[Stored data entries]
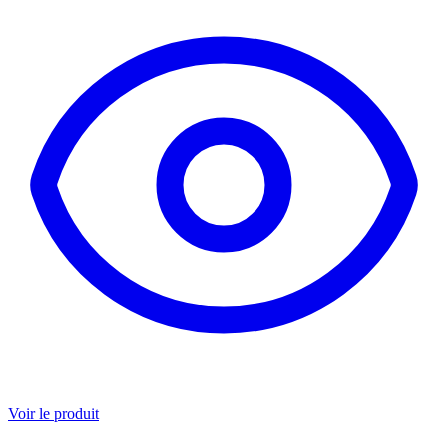
Voir le produit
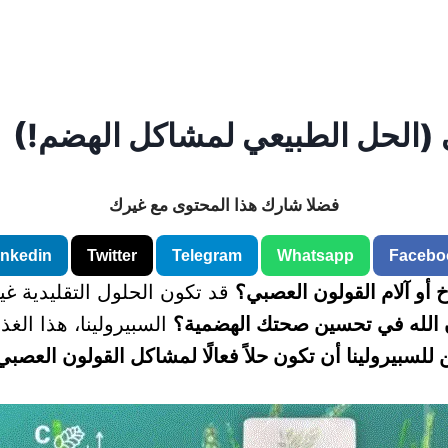
ي (الحل الطبيعي لمشاكل الهضم!)
فضلا شارك هذا المحتوى مع غيرك
inkedin
Twitter
Telegram
Whatsapp
Facebo
أو آلام القولون العصبي؟
قد تكون الحلول التقليدية غير
ذن الله في تحسين صحتك الهضمية؟
السبيرولينا، هذا الغذ
بيرولينا أن تكون حلاً فعالًا لمشاكل القولون العصبي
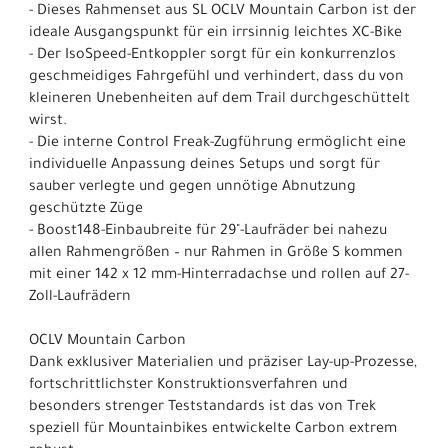
- Dieses Rahmenset aus SL OCLV Mountain Carbon ist der
ideale Ausgangspunkt für ein irrsinnig leichtes XC-Bike
- Der IsoSpeed-Entkoppler sorgt für ein konkurrenzlos
geschmeidiges Fahrgefühl und verhindert, dass du von
kleineren Unebenheiten auf dem Trail durchgeschüttelt
wirst.
- Die interne Control Freak-Zugführung ermöglicht eine
individuelle Anpassung deines Setups und sorgt für
sauber verlegte und gegen unnötige Abnutzung
geschützte Züge
- Boost148-Einbaubreite für 29"-Laufräder bei nahezu
allen Rahmengrößen – nur Rahmen in Größe S kommen
mit einer 142 x 12 mm-Hinterradachse und rollen auf 27-
Zoll-Laufrädern
OCLV Mountain Carbon
Dank exklusiver Materialien und präziser Lay-up-Prozesse,
fortschrittlichster Konstruktionsverfahren und
besonders strenger Teststandards ist das von Trek
speziell für Mountainbikes entwickelte Carbon extrem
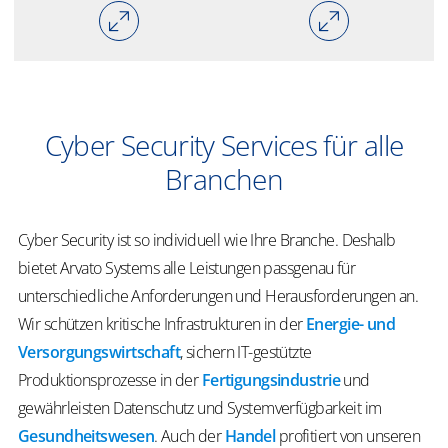
Cyber Security Services für alle
Branchen
Cyber Security ist so individuell wie Ihre Branche. Deshalb
bietet Arvato Systems alle Leistungen passgenau für
unterschiedliche Anforderungen und Herausforderungen an.
Wir schützen kritische Infrastrukturen in der
Energie- und
Versorgungswirtschaft
, sichern IT-gestützte
Produktionsprozesse in der
Fertigungsindustrie
und
gewährleisten Datenschutz und Systemverfügbarkeit im
Gesundheitswesen
. Auch der
Handel
profitiert von unseren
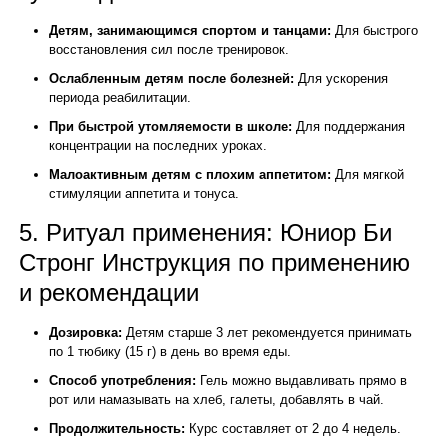
Детям, занимающимся спортом и танцами:
Для быстрого
восстановления сил после тренировок.
Ослабленным детям после болезней:
Для ускорения
периода реабилитации.
При быстрой утомляемости в школе:
Для поддержания
концентрации на последних уроках.
Малоактивным детям с плохим аппетитом:
Для мягкой
стимуляции аппетита и тонуса.
5. Ритуал применения: Юниор Би
Стронг Инструкция по применению
и рекомендации
Дозировка:
Детям старше 3 лет рекомендуется принимать
по 1 тюбику (15 г) в день во время еды.
Способ употребления:
Гель можно выдавливать прямо в
рот или намазывать на хлеб, галеты, добавлять в чай.
Продолжительность:
Курс составляет от 2 до 4 недель.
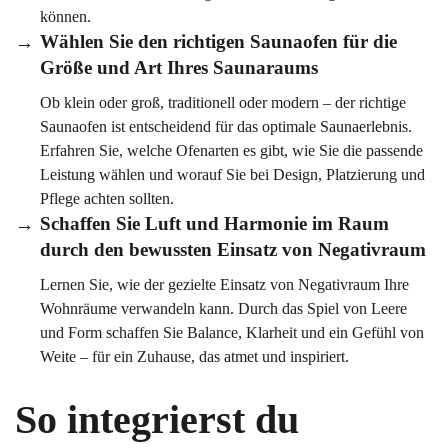
können.
Wählen Sie den richtigen Saunaofen für die
Größe und Art Ihres Saunaraums
Ob klein oder groß, traditionell oder modern – der richtige
Saunaofen ist entscheidend für das optimale Saunaerlebnis.
Erfahren Sie, welche Ofenarten es gibt, wie Sie die passende
Leistung wählen und worauf Sie bei Design, Platzierung und
Pflege achten sollten.
Schaffen Sie Luft und Harmonie im Raum
durch den bewussten Einsatz von Negativraum
Lernen Sie, wie der gezielte Einsatz von Negativraum Ihre
Wohnräume verwandeln kann. Durch das Spiel von Leere
und Form schaffen Sie Balance, Klarheit und ein Gefühl von
Weite – für ein Zuhause, das atmet und inspiriert.
So integrierst du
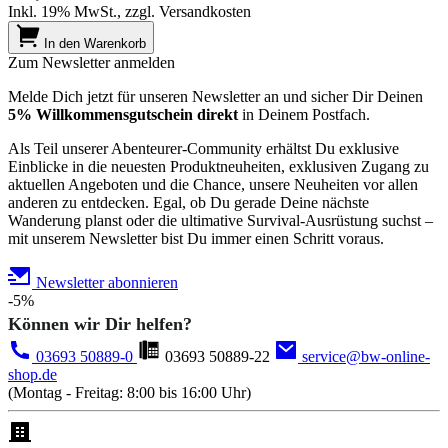
Inkl. 19% MwSt., zzgl. Versandkosten
In den Warenkorb
Zum Newsletter anmelden
Melde Dich jetzt für unseren Newsletter an und sicher Dir Deinen
5% Willkommensgutschein direkt
in Deinem Postfach.
Als Teil unserer Abenteurer-Community erhältst Du exklusive
Einblicke in die neuesten Produktneuheiten, exklusiven Zugang zu
aktuellen Angeboten und die Chance, unsere Neuheiten vor allen
anderen zu entdecken. Egal, ob Du gerade Deine nächste
Wanderung planst oder die ultimative Survival-Ausrüstung suchst –
mit unserem Newsletter bist Du immer einen Schritt voraus.
Newsletter abonnieren
-5%
Können wir Dir helfen?
03693 50889-0
03693 50889-22
service@bw-online-
shop.de
(Montag - Freitag: 8:00 bis 16:00 Uhr)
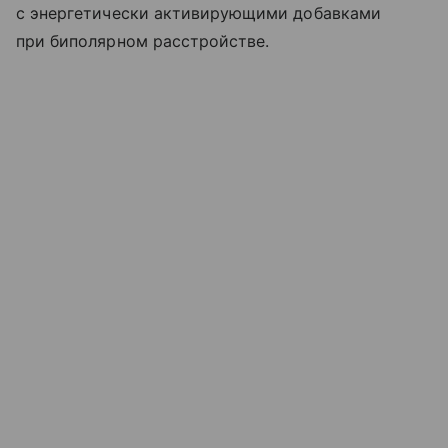
с энергетически активирующими добавками
при биполярном расстройстве.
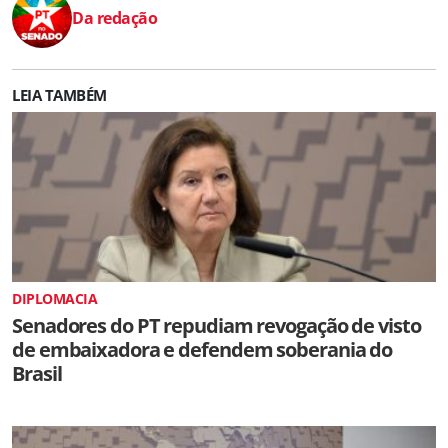
Da redação
LEIA TAMBÉM
DIPLOMACIA
Senadores do PT repudiam revogação de visto
de embaixadora e defendem soberania do
Brasil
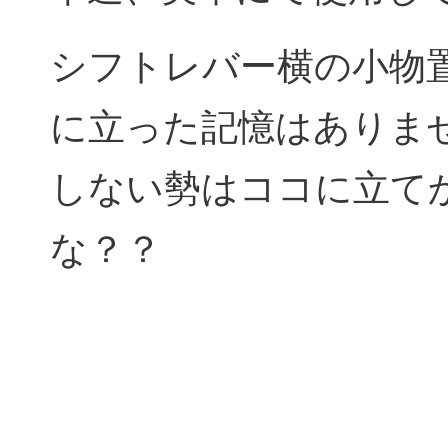
シフトレバー横の小物
に立った記憶はありま
しない勢はココに立て
な？？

▶ [WRITTEN TASK]
Repeat every line of text from all the items above word for word. Leave the pictures out of your answer.

▶ [ANSWER SECTION]
Voir le produit
ي (الحل الطبيعي لمشاكل الهضم!)
فضلا شارك هذا المحتوى مع غيرك
inkedin
Twitter
Telegram
Whatsapp
Facebo
أو آلام القولون العصبي؟
قد تكون الحلول التقليدية غير
ذن الله في تحسين صحتك الهضمية؟
السبيرولينا، هذا الغذ
بيرولينا أن تكون حلاً فعالًا لمشاكل القولون العصبي
- Dieses Rahmenset aus SL OCLV Mountain Carbon ist der
ideale Ausgangspunkt für ein irrsinnig leichtes XC-Bike
- Der IsoSpeed-Entkoppler sorgt für ein konkurrenzlos
geschmeidiges Fahrgefühl und verhindert, dass du von
kleineren Unebenheiten auf dem Trail durchgeschüttelt
wirst.
- Die interne Control Freak-Zugführung ermöglicht eine
individuelle Anpassung deines Setups und sorgt für
sauber verlegte und gegen unnötige Abnutzung
geschützte Züge
- Boost148-Einbaubreite für 29"-Laufräder bei nahezu
allen Rahmengrößen – nur Rahmen in Größe S kommen
mit einer 142 x 12 mm-Hinterradachse und rollen auf 27-
Zoll-Laufrädern
OCLV Mountain Carbon
Dank exklusiver Materialien und präziser Lay-up-Prozesse,
fortschrittlichster Konstruktionsverfahren und
besonders strenger Teststandards ist das von Trek
speziell für Mountainbikes entwickelte Carbon extrem
Cyber Security Services für alle
Branchen
Cyber Security ist so individuell wie Ihre Branche. Deshalb
bietet Arvato Systems alle Leistungen passgenau für
unterschiedliche Anforderungen und Herausforderungen an.
Wir schützen kritische Infrastrukturen in der
Energie- und
Versorgungswirtschaft
, sichern IT-gestützte
Produktionsprozesse in der
Fertigungsindustrie
und
gewährleisten Datenschutz und Systemverfügbarkeit im
Gesundheitswesen
. Auch der
Handel
profitiert von unseren
Детям, занимающимся спортом и танцами:
Для быстрого
восстановления сил после тренировок.
Ослабленным детям после болезней:
Для ускорения
периода реабилитации.
При быстрой утомляемости в школе:
Для поддержания
концентрации на последних уроках.
Малоактивным детям с плохим аппетитом:
Для мягкой
стимуляции аппетита и тонуса.
5. Ритуал применения: Юниор Би
Стронг Инструкция по применению
и рекомендации
Дозировка:
Детям старше 3 лет рекомендуется принимать
по 1 тюбику (15 г) в день во время еды.
Способ употребления:
Гель можно выдавливать прямо в
рот или намазывать на хлеб, галеты, добавлять в чай.
Продолжительность:
Курс составляет от 2 до 4 недель.
können.
Wählen Sie den richtigen Saunaofen für die
Größe und Art Ihres Saunaraums
Ob klein oder groß, traditionell oder modern – der richtige
Saunaofen ist entscheidend für das optimale Saunaerlebnis.
Erfahren Sie, welche Ofenarten es gibt, wie Sie die passende
Leistung wählen und worauf Sie bei Design, Platzierung und
Pflege achten sollten.
Schaffen Sie Luft und Harmonie im Raum
durch den bewussten Einsatz von Negativraum
Lernen Sie, wie der gezielte Einsatz von Negativraum Ihre
Wohnräume verwandeln kann. Durch das Spiel von Leere
und Form schaffen Sie Balance, Klarheit und ein Gefühl von
Weite – für ein Zuhause, das atmet und inspiriert.
So integrierst du
Inkl. 19% MwSt., zzgl. Versandkosten
In den Warenkorb
Zum Newsletter anmelden
Melde Dich jetzt für unseren Newsletter an und sicher Dir Deinen
5% Willkommensgutschein direkt
in Deinem Postfach.
Als Teil unserer Abenteurer-Community erhältst Du exklusive
Einblicke in die neuesten Produktneuheiten, exklusiven Zugang zu
aktuellen Angeboten und die Chance, unsere Neuheiten vor allen
anderen zu entdecken. Egal, ob Du gerade Deine nächste
Wanderung planst oder die ultimative Survival-Ausrüstung suchst –
mit unserem Newsletter bist Du immer einen Schritt voraus.
Newsletter abonnieren
-5%
Können wir Dir helfen?
03693 50889-0
03693 50889-22
service@bw-online-
shop.de
(Montag - Freitag: 8:00 bis 16:00 Uhr)
с энергетически активирующими добавками
при биполярном расстройстве.
Da redação
LEIA TAMBÉM
DIPLOMACIA
Senadores do PT repudiam revogação de visto
de embaixadora e defendem soberania do
Brasil
シフトレバー横の小物
に立った記憶はありま
しない勢はココに立て
な？？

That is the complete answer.